_Exercise:_ Every line from the line containing "left wrist: (1434, 449, -2)" through the final line of the data is to be printed exactly; no other line is to appear.

(Dataset excerpts)
※ ※ ※
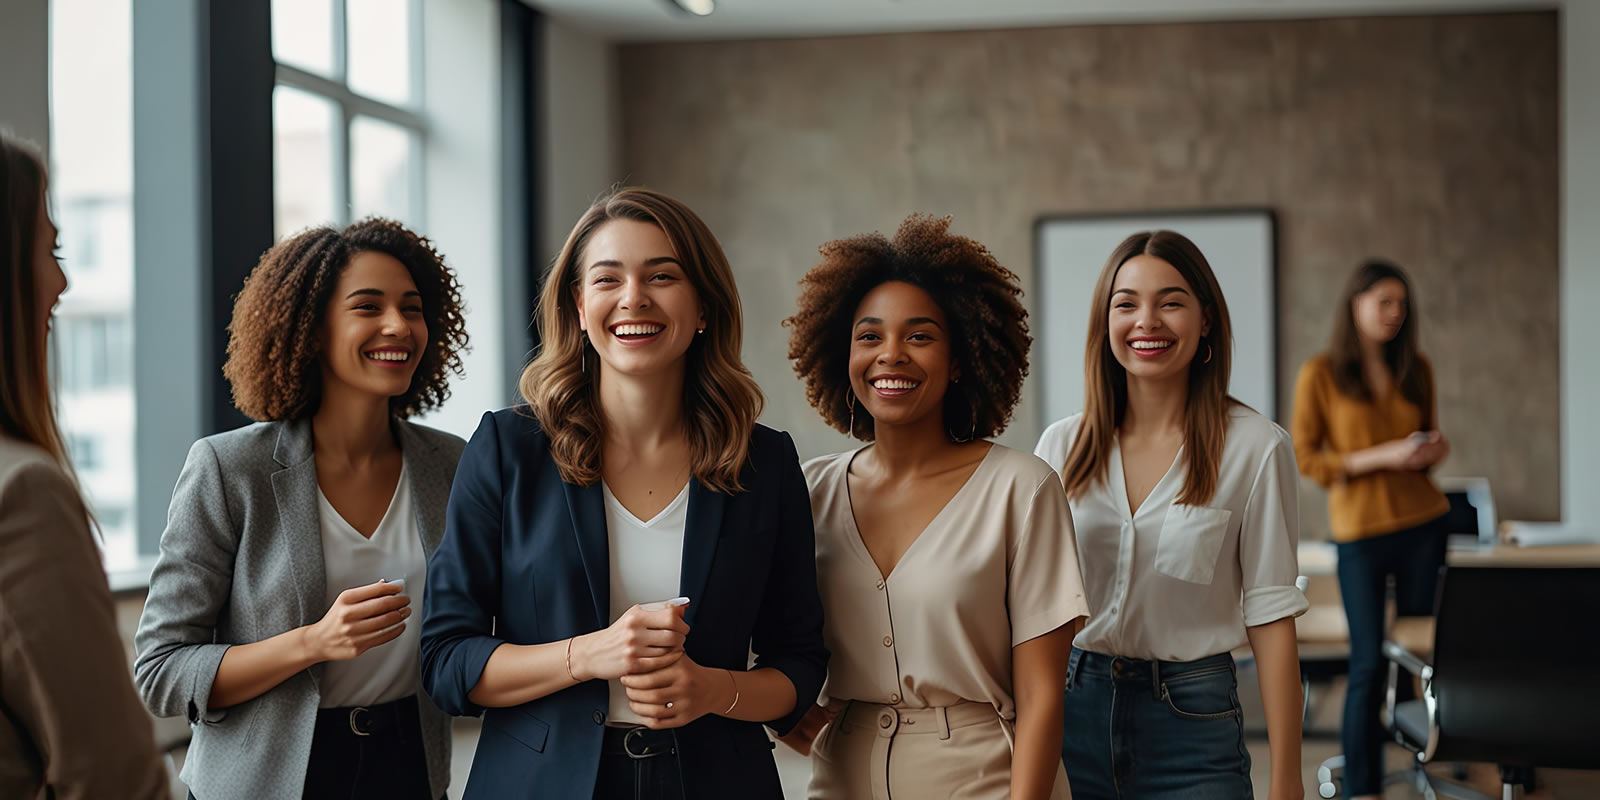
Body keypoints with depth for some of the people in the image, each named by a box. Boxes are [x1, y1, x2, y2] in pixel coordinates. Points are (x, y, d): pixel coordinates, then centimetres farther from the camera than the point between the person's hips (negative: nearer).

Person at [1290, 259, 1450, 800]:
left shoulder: (1416, 369, 9)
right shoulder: (1321, 374, -4)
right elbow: (1304, 459, -6)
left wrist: (1434, 449, -2)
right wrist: (1380, 457, -16)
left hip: (1424, 525, 4)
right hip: (1360, 531, -4)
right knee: (1369, 663, -4)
※ ※ ※
_Exercise answer:_
left wrist: (1434, 449, -2)
right wrist: (1380, 457, -16)
left hip: (1424, 525, 4)
right hip: (1360, 531, -4)
right knee: (1369, 663, -4)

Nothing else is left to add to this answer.